“I spent some time… further improving my analysis on why Madoff Investment Securities LLC is likely a Ponzi Scheme… The entire report ties in to Fairfield Sentry Ltd., a third party hedge fund that has over $5 billion invested in Madoff Investment Securities, LLC.”
– Extract of email sent to the SEC by Harry Markopolos, Nov. 7, 2005
“The staff has found no evidence of fraud.”
– SEC Case Closing Recommendation, Nov. 21, 2007
Clearly, some one (or more) at SEC were not only asleep at the switch, but actively chose to ignore repeated warnings.
Whenever you have the intersection of money – a LOT of money – and investment advisors, there will, unfortunately, be unscrupulous individuals who will want to steal it by means of a scheme.
In The Subprime Inheritance, in May, I detailed many of the similarities in the subprime mortgage mess to the 103-year-old morality play, The Voysey Inheritance by Harley Granville Barker.
But who would have thought that another similar scheme was looming on the horizon?
However, the most painful questions surrounding this scheme are how and why it took so long for anyone at the SEC to wake-up and smell the fraud!
Instead, as reported in the Wall Street Journal (Dec. 18) “The documents indicate the agency had Mr.
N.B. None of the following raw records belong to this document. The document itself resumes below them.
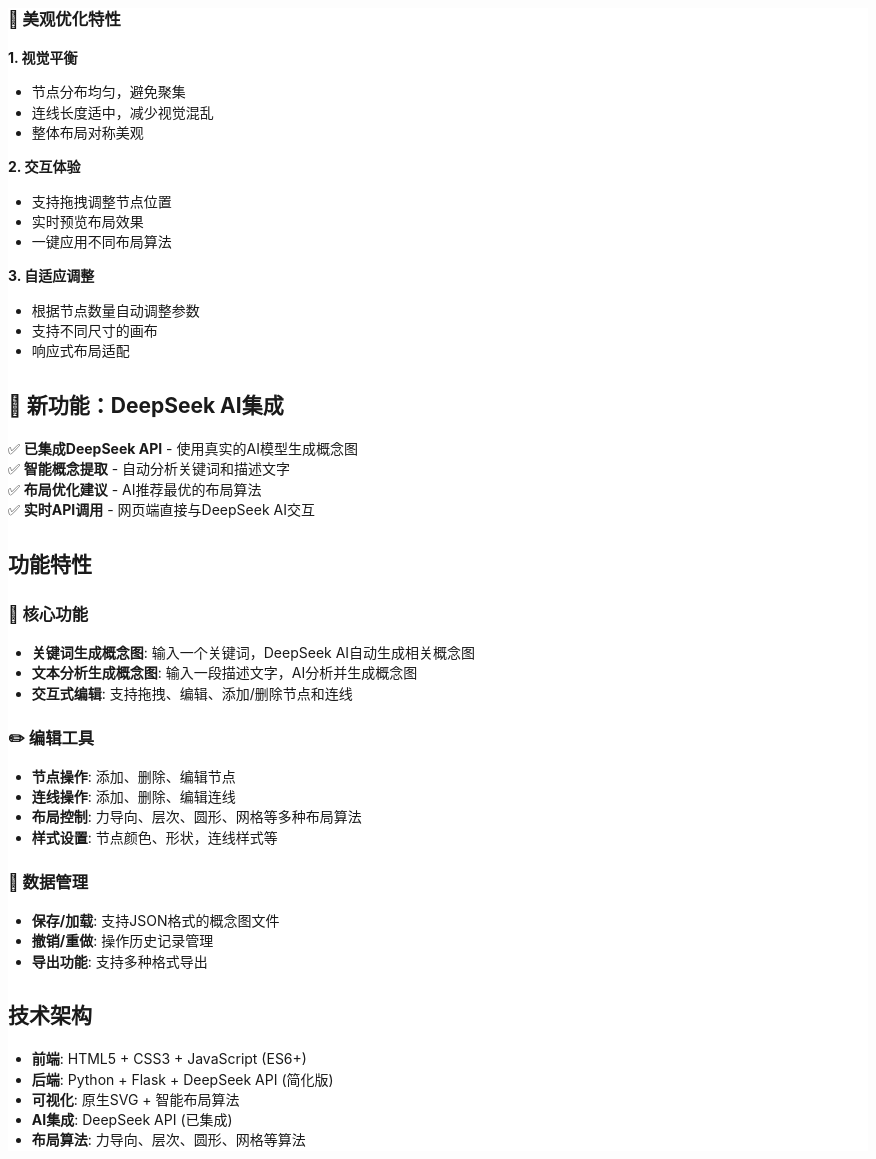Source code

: ### 🎨 美观优化特性

**1. 视觉平衡**
- 节点分布均匀，避免聚集
- 连线长度适中，减少视觉混乱
- 整体布局对称美观

**2. 交互体验**
- 支持拖拽调整节点位置
- 实时预览布局效果
- 一键应用不同布局算法

**3. 自适应调整**
- 根据节点数量自动调整参数
- 支持不同尺寸的画布
- 响应式布局适配

## 🚀 新功能：DeepSeek AI集成

✅ **已集成DeepSeek API** - 使用真实的AI模型生成概念图  
✅ **智能概念提取** - 自动分析关键词和描述文字  
✅ **布局优化建议** - AI推荐最优的布局算法  
✅ **实时API调用** - 网页端直接与DeepSeek AI交互  

## 功能特性

### 🚀 核心功能
- **关键词生成概念图**: 输入一个关键词，DeepSeek AI自动生成相关概念图
- **文本分析生成概念图**: 输入一段描述文字，AI分析并生成概念图
- **交互式编辑**: 支持拖拽、编辑、添加/删除节点和连线

### ✏️ 编辑工具
- **节点操作**: 添加、删除、编辑节点
- **连线操作**: 添加、删除、编辑连线
- **布局控制**: 力导向、层次、圆形、网格等多种布局算法
- **样式设置**: 节点颜色、形状，连线样式等

### 💾 数据管理
- **保存/加载**: 支持JSON格式的概念图文件
- **撤销/重做**: 操作历史记录管理
- **导出功能**: 支持多种格式导出

## 技术架构

- **前端**: HTML5 + CSS3 + JavaScript (ES6+)
- **后端**: Python + Flask + DeepSeek API (简化版)
- **可视化**: 原生SVG + 智能布局算法
- **AI集成**: DeepSeek API (已集成)
- **布局算法**: 力导向、层次、圆形、网格等算法
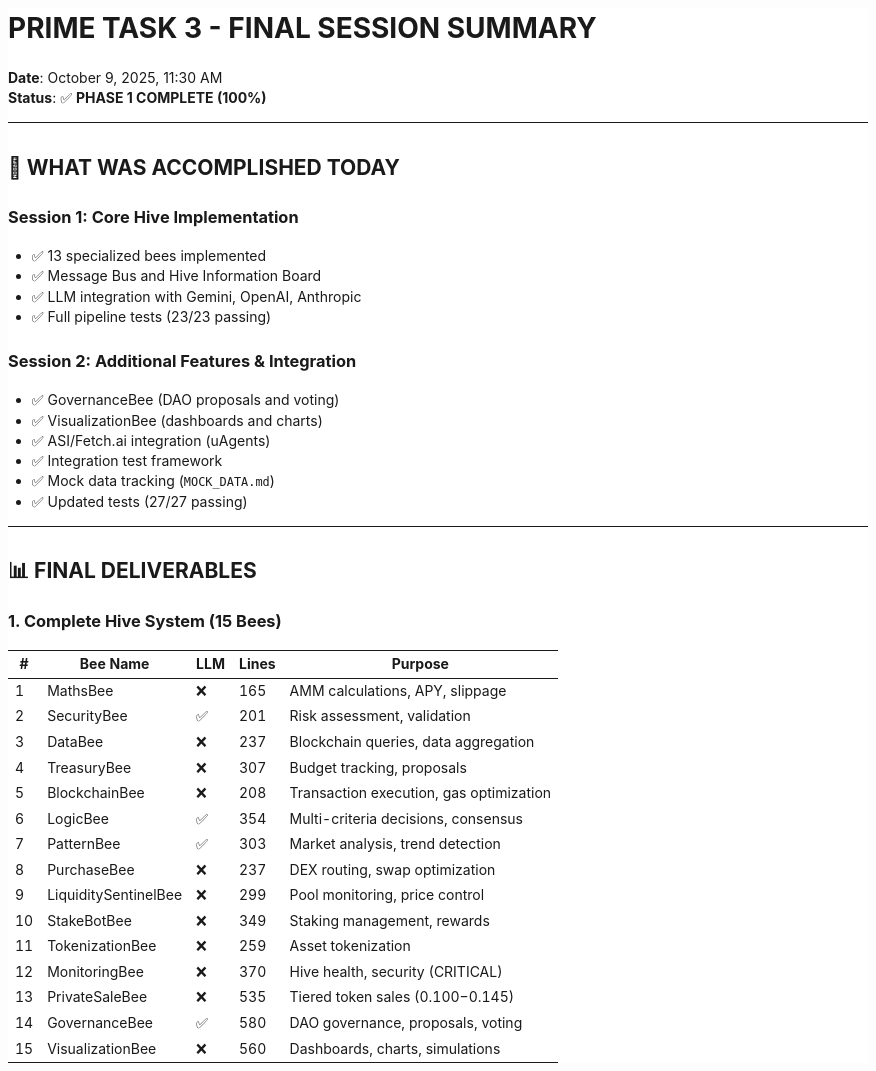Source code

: # PRIME TASK 3 - FINAL SESSION SUMMARY
**Date**: October 9, 2025, 11:30 AM  
**Status**: ✅ **PHASE 1 COMPLETE (100%)**

---

## 🎉 WHAT WAS ACCOMPLISHED TODAY

### **Session 1: Core Hive Implementation**
- ✅ 13 specialized bees implemented
- ✅ Message Bus and Hive Information Board
- ✅ LLM integration with Gemini, OpenAI, Anthropic
- ✅ Full pipeline tests (23/23 passing)

### **Session 2: Additional Features & Integration**
- ✅ GovernanceBee (DAO proposals and voting)
- ✅ VisualizationBee (dashboards and charts)
- ✅ ASI/Fetch.ai integration (uAgents)
- ✅ Integration test framework
- ✅ Mock data tracking (`MOCK_DATA.md`)
- ✅ Updated tests (27/27 passing)

---

## 📊 FINAL DELIVERABLES

### **1. Complete Hive System (15 Bees)**

| # | Bee Name | LLM | Lines | Purpose |
|---|----------|-----|-------|---------|
| 1 | MathsBee | ❌ | 165 | AMM calculations, APY, slippage |
| 2 | SecurityBee | ✅ | 201 | Risk assessment, validation |
| 3 | DataBee | ❌ | 237 | Blockchain queries, data aggregation |
| 4 | TreasuryBee | ❌ | 307 | Budget tracking, proposals |
| 5 | BlockchainBee | ❌ | 208 | Transaction execution, gas optimization |
| 6 | LogicBee | ✅ | 354 | Multi-criteria decisions, consensus |
| 7 | PatternBee | ✅ | 303 | Market analysis, trend detection |
| 8 | PurchaseBee | ❌ | 237 | DEX routing, swap optimization |
| 9 | LiquiditySentinelBee | ❌ | 299 | Pool monitoring, price control |
| 10 | StakeBotBee | ❌ | 349 | Staking management, rewards |
| 11 | TokenizationBee | ❌ | 259 | Asset tokenization |
| 12 | MonitoringBee | ❌ | 370 | Hive health, security (CRITICAL) |
| 13 | PrivateSaleBee | ❌ | 535 | Tiered token sales ($0.100-$0.145) |
| 14 | GovernanceBee | ✅ | 580 | DAO governance, proposals, voting |
| 15 | VisualizationBee | ❌ | 560 | Dashboards, charts, simulations |
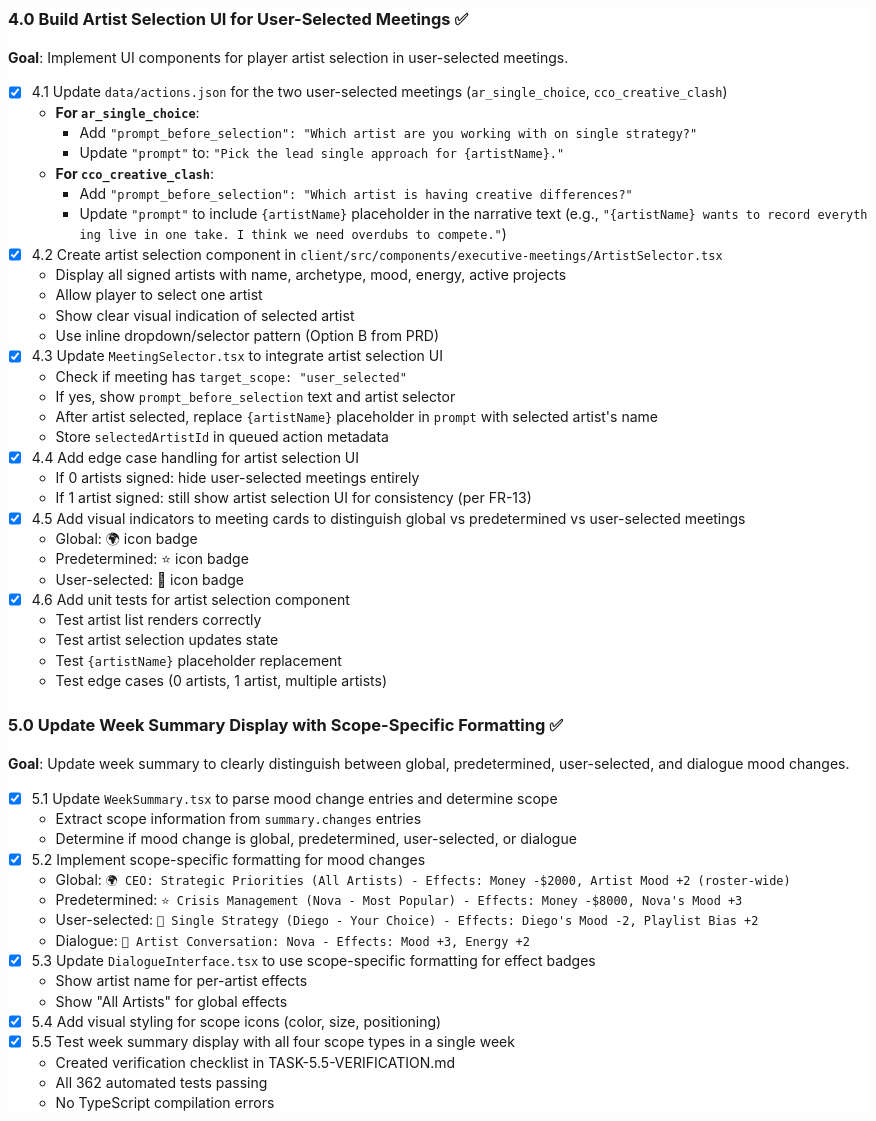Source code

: ### 4.0 Build Artist Selection UI for User-Selected Meetings ✅

**Goal**: Implement UI components for player artist selection in user-selected meetings.

- [x] 4.1 Update `data/actions.json` for the two user-selected meetings (`ar_single_choice`, `cco_creative_clash`)
  - **For `ar_single_choice`**:
    - Add `"prompt_before_selection": "Which artist are you working with on single strategy?"`
    - Update `"prompt"` to: `"Pick the lead single approach for {artistName}."`
  - **For `cco_creative_clash`**:
    - Add `"prompt_before_selection": "Which artist is having creative differences?"`
    - Update `"prompt"` to include `{artistName}` placeholder in the narrative text (e.g., `"{artistName} wants to record everything live in one take. I think we need overdubs to compete."`)
- [x] 4.2 Create artist selection component in `client/src/components/executive-meetings/ArtistSelector.tsx`
  - Display all signed artists with name, archetype, mood, energy, active projects
  - Allow player to select one artist
  - Show clear visual indication of selected artist
  - Use inline dropdown/selector pattern (Option B from PRD)
- [x] 4.3 Update `MeetingSelector.tsx` to integrate artist selection UI
  - Check if meeting has `target_scope: "user_selected"`
  - If yes, show `prompt_before_selection` text and artist selector
  - After artist selected, replace `{artistName}` placeholder in `prompt` with selected artist's name
  - Store `selectedArtistId` in queued action metadata
- [x] 4.4 Add edge case handling for artist selection UI
  - If 0 artists signed: hide user-selected meetings entirely
  - If 1 artist signed: still show artist selection UI for consistency (per FR-13)
- [x] 4.5 Add visual indicators to meeting cards to distinguish global vs predetermined vs user-selected meetings
  - Global: 🌍 icon badge
  - Predetermined: ⭐ icon badge
  - User-selected: 👤 icon badge
- [x] 4.6 Add unit tests for artist selection component
  - Test artist list renders correctly
  - Test artist selection updates state
  - Test `{artistName}` placeholder replacement
  - Test edge cases (0 artists, 1 artist, multiple artists)

### 5.0 Update Week Summary Display with Scope-Specific Formatting ✅

**Goal**: Update week summary to clearly distinguish between global, predetermined, user-selected, and dialogue mood changes.

- [x] 5.1 Update `WeekSummary.tsx` to parse mood change entries and determine scope
  - Extract scope information from `summary.changes` entries
  - Determine if mood change is global, predetermined, user-selected, or dialogue
- [x] 5.2 Implement scope-specific formatting for mood changes
  - Global: `🌍 CEO: Strategic Priorities (All Artists) - Effects: Money -$2000, Artist Mood +2 (roster-wide)`
  - Predetermined: `⭐ Crisis Management (Nova - Most Popular) - Effects: Money -$8000, Nova's Mood +3`
  - User-selected: `👤 Single Strategy (Diego - Your Choice) - Effects: Diego's Mood -2, Playlist Bias +2`
  - Dialogue: `💬 Artist Conversation: Nova - Effects: Mood +3, Energy +2`
- [x] 5.3 Update `DialogueInterface.tsx` to use scope-specific formatting for effect badges
  - Show artist name for per-artist effects
  - Show "All Artists" for global effects
- [x] 5.4 Add visual styling for scope icons (color, size, positioning)
- [x] 5.5 Test week summary display with all four scope types in a single week
  - Created verification checklist in TASK-5.5-VERIFICATION.md
  - All 362 automated tests passing
  - No TypeScript compilation errors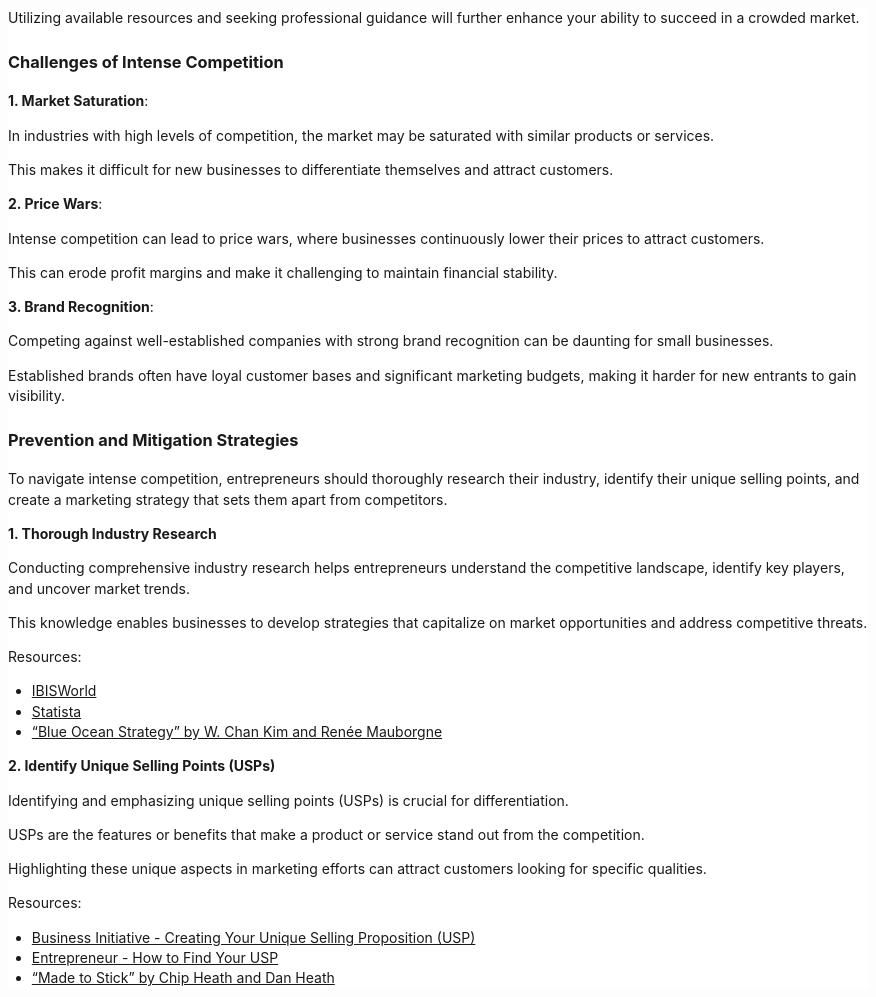 Utilizing available resources and seeking professional guidance will further enhance your ability to succeed in a crowded market.

### Challenges of Intense Competition

**1. Market Saturation**: 

In industries with high levels of competition, the market may be saturated with similar products or services. 

This makes it difficult for new businesses to differentiate themselves and attract customers.

**2. Price Wars**: 

Intense competition can lead to price wars, where businesses continuously lower their prices to attract customers. 

This can erode profit margins and make it challenging to maintain financial stability.

**3. Brand Recognition**: 

Competing against well-established companies with strong brand recognition can be daunting for small businesses. 

Established brands often have loyal customer bases and significant marketing budgets, making it harder for new entrants to gain visibility.

### Prevention and Mitigation Strategies

To navigate intense competition, entrepreneurs should thoroughly research their industry, identify their unique selling points, and create a marketing strategy that sets them apart from competitors.

**1. Thorough Industry Research**

Conducting comprehensive industry research helps entrepreneurs understand the competitive landscape, identify key players, and uncover market trends. 

This knowledge enables businesses to develop strategies that capitalize on market opportunities and address competitive threats.

Resources:
- <a href="https://www.ibisworld.com/" target="_blank">IBISWorld</a>
- <a href="https://www.statista.com/" target="_blank">Statista</a>
- <a href="https://www.amazon.com/Blue-Ocean-Strategy-Uncontested-Competition/dp/1591396190" target="_blank">“Blue Ocean Strategy” by W. Chan Kim and Renée Mauborgne</a>

**2. Identify Unique Selling Points (USPs)**

Identifying and emphasizing unique selling points (USPs) is crucial for differentiation. 

USPs are the features or benefits that make a product or service stand out from the competition. 

Highlighting these unique aspects in marketing efforts can attract customers looking for specific qualities.

Resources:
- <a href="https://www.businessinitiative.org/business-tips/usp-unique-selling-proposition/" target="_blank">Business Initiative - Creating Your Unique Selling Proposition (USP)</a>
- <a href="https://www.entrepreneur.com/starting-a-business/use-this-worksheet-to-find-your-unique-selling-proposition/459642" target="_blank">Entrepreneur - How to Find Your USP</a>
- <a href="https://www.amazon.com/Made-Stick-Ideas-Survive-Others/dp/1400064287" target="_blank">“Made to Stick” by Chip Heath and Dan Heath</a>
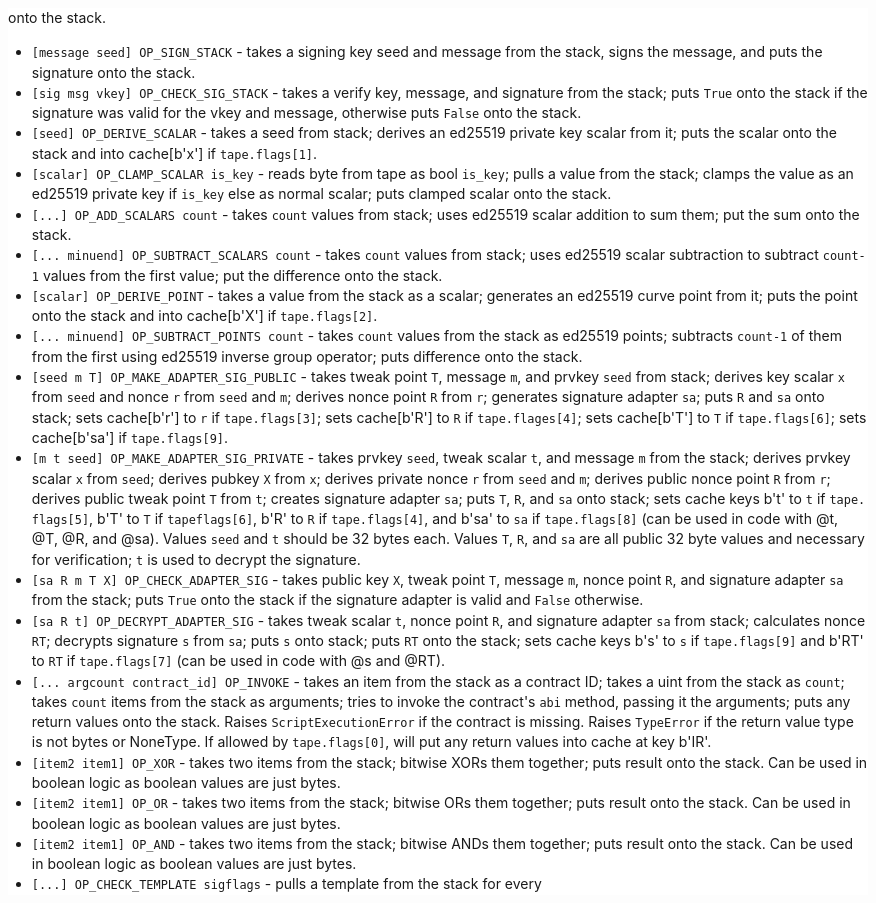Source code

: onto the stack.
- `[message seed] OP_SIGN_STACK` - takes a signing key seed and message from the
stack, signs the message, and puts the signature onto the stack.
- `[sig msg vkey] OP_CHECK_SIG_STACK` - takes a verify key, message, and
signature from the stack; puts `True` onto the stack if the signature was valid
for the vkey and message, otherwise puts `False` onto the stack.
- `[seed] OP_DERIVE_SCALAR` - takes a seed from stack; derives an ed25519
private key scalar from it; puts the scalar onto the stack and into cache[b'x']
if `tape.flags[1]`.
- `[scalar] OP_CLAMP_SCALAR is_key` - reads byte from tape as bool `is_key`;
pulls a value from the stack; clamps the value as an ed25519 private key if
`is_key` else as normal scalar; puts clamped scalar onto the stack.
- `[...] OP_ADD_SCALARS count` - takes `count` values from stack; uses ed25519
scalar addition to sum them; put the sum onto the stack.
- `[... minuend] OP_SUBTRACT_SCALARS count` - takes `count` values from stack;
uses ed25519 scalar subtraction to subtract `count-1` values from the first
value; put the difference onto the stack.
- `[scalar] OP_DERIVE_POINT` - takes a value from the stack as a scalar;
generates an ed25519 curve point from it; puts the point onto the stack and into
cache[b'X'] if `tape.flags[2]`.
- `[... minuend] OP_SUBTRACT_POINTS count` - takes `count` values from the stack
as ed25519 points; subtracts `count-1` of them from the first using ed25519
inverse group operator; puts difference onto the stack.
- `[seed m T] OP_MAKE_ADAPTER_SIG_PUBLIC` - takes tweak point `T`, message `m`,
and prvkey `seed` from stack; derives key scalar `x` from `seed` and nonce `r`
from `seed` and `m`; derives nonce point `R` from `r`; generates signature
adapter `sa`; puts `R` and `sa` onto stack; sets cache[b'r'] to `r` if
`tape.flags[3]`; sets cache[b'R'] to `R` if `tape.flages[4]`; sets cache[b'T']
to `T` if `tape.flags[6]`; sets cache[b'sa'] if `tape.flags[9]`.
- `[m t seed] OP_MAKE_ADAPTER_SIG_PRIVATE` - takes prvkey `seed`, tweak scalar
`t`, and message `m` from the stack; derives prvkey scalar `x` from `seed`;
derives pubkey `X` from `x`; derives private nonce `r` from `seed` and `m`;
derives public nonce point `R` from `r`; derives public tweak point `T` from `t`;
creates signature adapter `sa`; puts `T`, `R`, and `sa` onto stack; sets cache
keys b't' to `t` if `tape.flags[5]`, b'T' to `T` if `tapeflags[6]`, b'R' to `R`
if `tape.flags[4]`, and b'sa' to `sa` if `tape.flags[8]` (can be used in code
with @t, @T, @R, and @sa). Values `seed` and `t` should be 32 bytes each. Values
`T`, `R`, and `sa` are all public 32 byte values and necessary for verification;
`t` is used to decrypt the signature.
- `[sa R m T X] OP_CHECK_ADAPTER_SIG` - takes public key `X`, tweak point `T`,
message `m`, nonce point `R`, and signature adapter `sa` from the stack; puts
`True` onto the stack if the signature adapter is valid and `False` otherwise.
- `[sa R t] OP_DECRYPT_ADAPTER_SIG` - takes tweak scalar `t`, nonce point `R`,
and signature adapter `sa` from stack; calculates nonce `RT`; decrypts signature
`s` from `sa`; puts `s` onto stack; puts `RT` onto the stack; sets cache keys
b's' to `s` if `tape.flags[9]` and b'RT' to `RT` if `tape.flags[7]` (can be used
in code with @s and @RT).
- `[... argcount contract_id] OP_INVOKE` - takes an item from the stack as a
contract ID; takes a uint from the stack as `count`; takes `count` items from
the stack as arguments; tries to invoke the contract's `abi` method, passing it
the arguments; puts any return values onto the stack. Raises
`ScriptExecutionError` if the contract is missing. Raises `TypeError` if the
return value type is not bytes or NoneType. If allowed by `tape.flags[0]`, will
put any return values into cache at key b'IR'.
- `[item2 item1] OP_XOR` - takes two items from the stack; bitwise XORs them
together; puts result onto the stack. Can be used in boolean logic as boolean
values are just bytes.
- `[item2 item1] OP_OR` - takes two items from the stack; bitwise ORs them
together; puts result onto the stack. Can be used in boolean logic as boolean
values are just bytes.
- `[item2 item1] OP_AND` - takes two items from the stack; bitwise ANDs them
together; puts result onto the stack. Can be used in boolean logic as boolean
values are just bytes.
- `[...] OP_CHECK_TEMPLATE sigflags` - pulls a template from the stack for every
Madoff in its sights amid multiple violations that, if pursued, could have blown open his alleged multibillion-dollar scam. Instead, his firm registered as an investment adviser, at the agency’s request, and the public got no word of the violations.”
What would it take to expose the scheme?
“Harry Markopolos,” the Journal reported “who once worked for a Madoff rival, sparked the probe with his nearly decade-long campaign to persuade the SEC that Mr. Madoff’s returns were too good to be true.
“Markopolos says his suspicions started in 2000, after a colleague returned from New York with tales of Mr. Madoff’s trading prowess.
“Mr. Markopolos says his bosses liked the look of those returns — and asked him why he couldn’t do the same thing.
“So, Mr. Markopolos turned to Daniel DiBartolomeo, a top financial mathematician in Boston. Mr. DiBartolomeo says he spent hours poring through Mr. Markopolos’s data, and ultimately agreed: The strategy Mr. Madoff said he used couldn’t have achieved the returns he boasted of.”
Markopolos said at the time, ‘It doesn’t make any damn sense. This has to be a Ponzi scheme.’
Over the years, Markopolos was ready to give up from the utter lack of interest by the SEC. Then, “early this year,” the Journal reported, “Mr. Markopolos made one last major effort after receiving an email from Jonathan Sokobin, an official in the SEC’s Washington, D.C., office whose job was to search for big market risks…
“Mr. Markopolos …sent Mr. Sokobin an email — with the stark subject line ‘$30 billion Equity Derivative Hedge Fund Fraud in New York’ — saying an unnamed Wall Street pro recently pulled money from Mr. Madoff’s firm after trying to confirm trades supposedly done in his account, but discovering that no such trades had been made.
“He never heard back about his allegations regarding Mr. Madoff.
“‘I felt pretty low,’ Markopolos recalls.
“Last Thursday, …he checked his voice mail… and heard an old friend tell him that Mr. Madoff had been arrested.”
How could the SEC have missed this? Why could they not connect the dots as Markopolos had? Where was the oversight, the vigilance, the accountability? And why did it take so long?
If the SEC is charged by the government to act as a watchdog for investors, there needs to be a comprehensive, top-down investigation undertaken as the first order of business under the leadership of Mary Schapiro, newly named to head the SEC by President-elect Obama.
Because the reality is, if they cannot find and fix the flaws in the system, how can they protect any of us in the future? How can we avoid inheriting yet another massive fraud?